New Brunswick needs a publicly operated, not for profit, community based residential care system for autistic adults with facilities in each region and a central facility in Fredericton capable of providing in house residential care and treatment for the more severely autistic adults for whom the group homes have already been proven not to be a solution. The political leadership of this province has shown a conscience, substantial good will, and determination in helping autistic children. The time to help autistic adults is overdue though ... long overdue.

Wednesday, July 01, 2015

Dr. Glen Davies at Medicare for Autism Now! Rally June 27 2015



 Dr. Glenn Davies at the Medicare for Autism Now! rally June 27 2015 discusses evidence in support of behavioural intervention in treating autism, the lack of autism coverage under Canadian Medicare compared to the US Medicaid state to state mandate and the example of Wisconsin which is far ahead of all Canadian jurisdictions in providing treatment for autism.

Monday, June 29, 2015

Conor After Another Seizure


Conor has been on  a good run for the previous 7-10 days and today was pretty much the same until 6:15 this evening when we heard a loud thump uupstairs.  His mom ran upstairs and screamed for help when she saw him convulsing on the floor with thick fluids oozing out of his mouth.  We had to keep him on his side with his head away from any corners or hard objects.   This was Conor's 4th grand mal seizure since Christmas. Conor's convulsions did not appear to last too long compared to some previous seizures ..  approximately 2 minutes.  Stilll 2 minutes of your son in convulsions is enough to scare you all over again. Conor also recovered quite well. The picture above was taken 45 minutes after the seizure and while he was still a bit groggy he was regaining alertness, speech and walking ability.  He is now sleeping soundly exhausted from another seizure.  I just checked and his head was on the side on his pillow  and he was breathing loudly but clearly.  Dad is starting to relax ... a little bit.

Saturday, June 27, 2015

Medicare for Autism NOW! Campaign Kick Off Today!



Vancouver, BC – Today, the Medicare for autism Now! Society (“MFAN”), a non-partisan, not-for-profit, all volunteer organization, announced the launch of its nation-wide One in 68 campaign. “We will be holding a Campaign Kick-off this Saturday, June 27th, at Douglas College, New Westminster, between 10:00 am and 2:00 pm,” said MFAN director and campaign manager, Dr. Sherri Brown, “It will outline the rationale for our initiative and lay-out our action and advocacy agenda leading to the federal election on October 19th, less than four months away.”

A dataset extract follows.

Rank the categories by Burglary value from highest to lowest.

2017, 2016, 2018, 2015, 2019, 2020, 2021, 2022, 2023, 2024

The MFAN campaign takes its name from the fact that, currently in North America, one in 68 children are being diagnosed with Autism Spectrum Disorder (ASD). “There is a national epidemic of staggering proportion happening in Canada,” said MFAN director, Jean Lewis, “And, unlike the situation in the United States, our federal government has to date failed miserably to demonstrate long overdue leadership in addressing this major and growing national health care challenge.”

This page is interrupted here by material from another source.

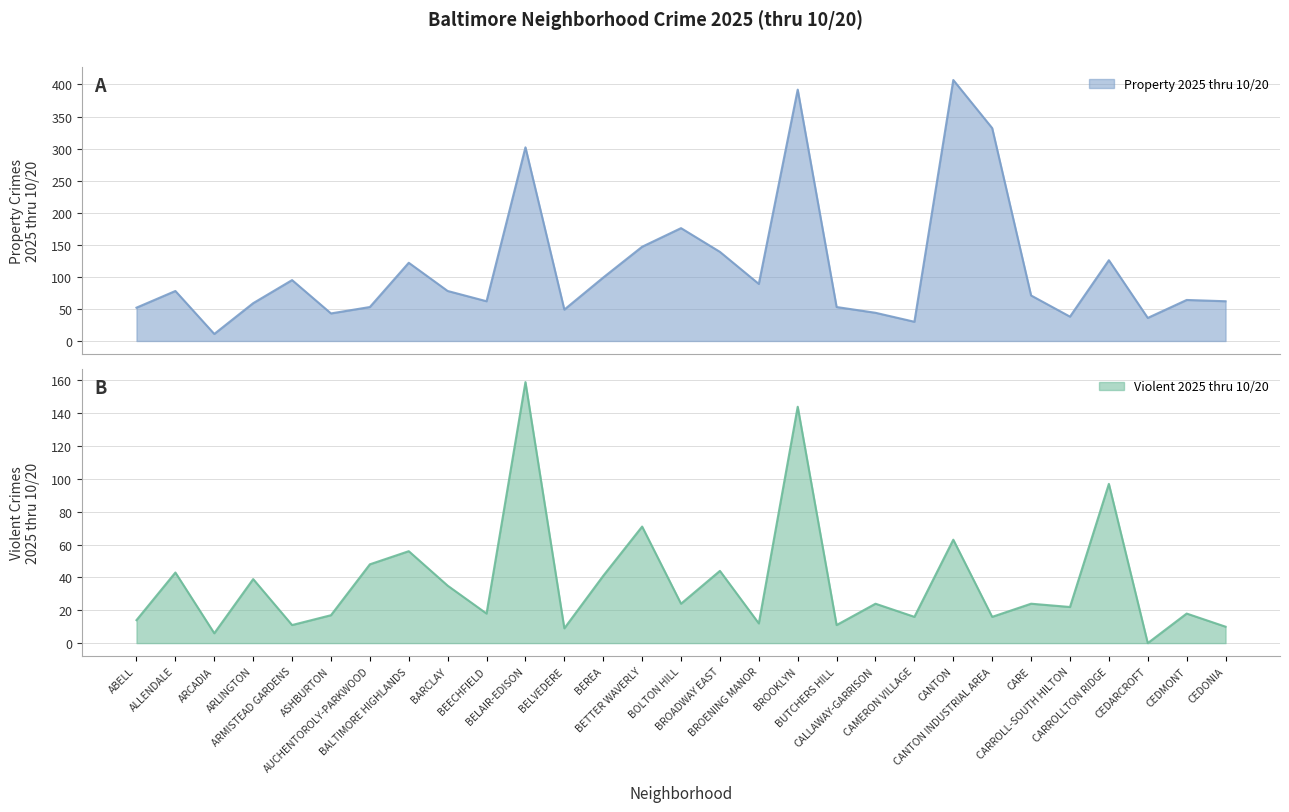

At which category is the sum across all series the highest?

BROOKLYN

The One in 68 campaign will seek firm commitments from those who wish to hold elected office in Ottawa to vote in favour of necessary changes to the Canada Health Act so that persons living with ASD across our country will have science-based treatment for their core health need covered by Medicare. MFAN intends to focus its efforts on  a limited number of highly competitive electoral districts in various parts of Canada. In Metro Vancouver, these include: Burnaby North-Seymour, Coquitlam-Port Coquitlam, Delta, Surrey Centre, Surrey-Newton, Vancouver Centre and Vancouver Quadra.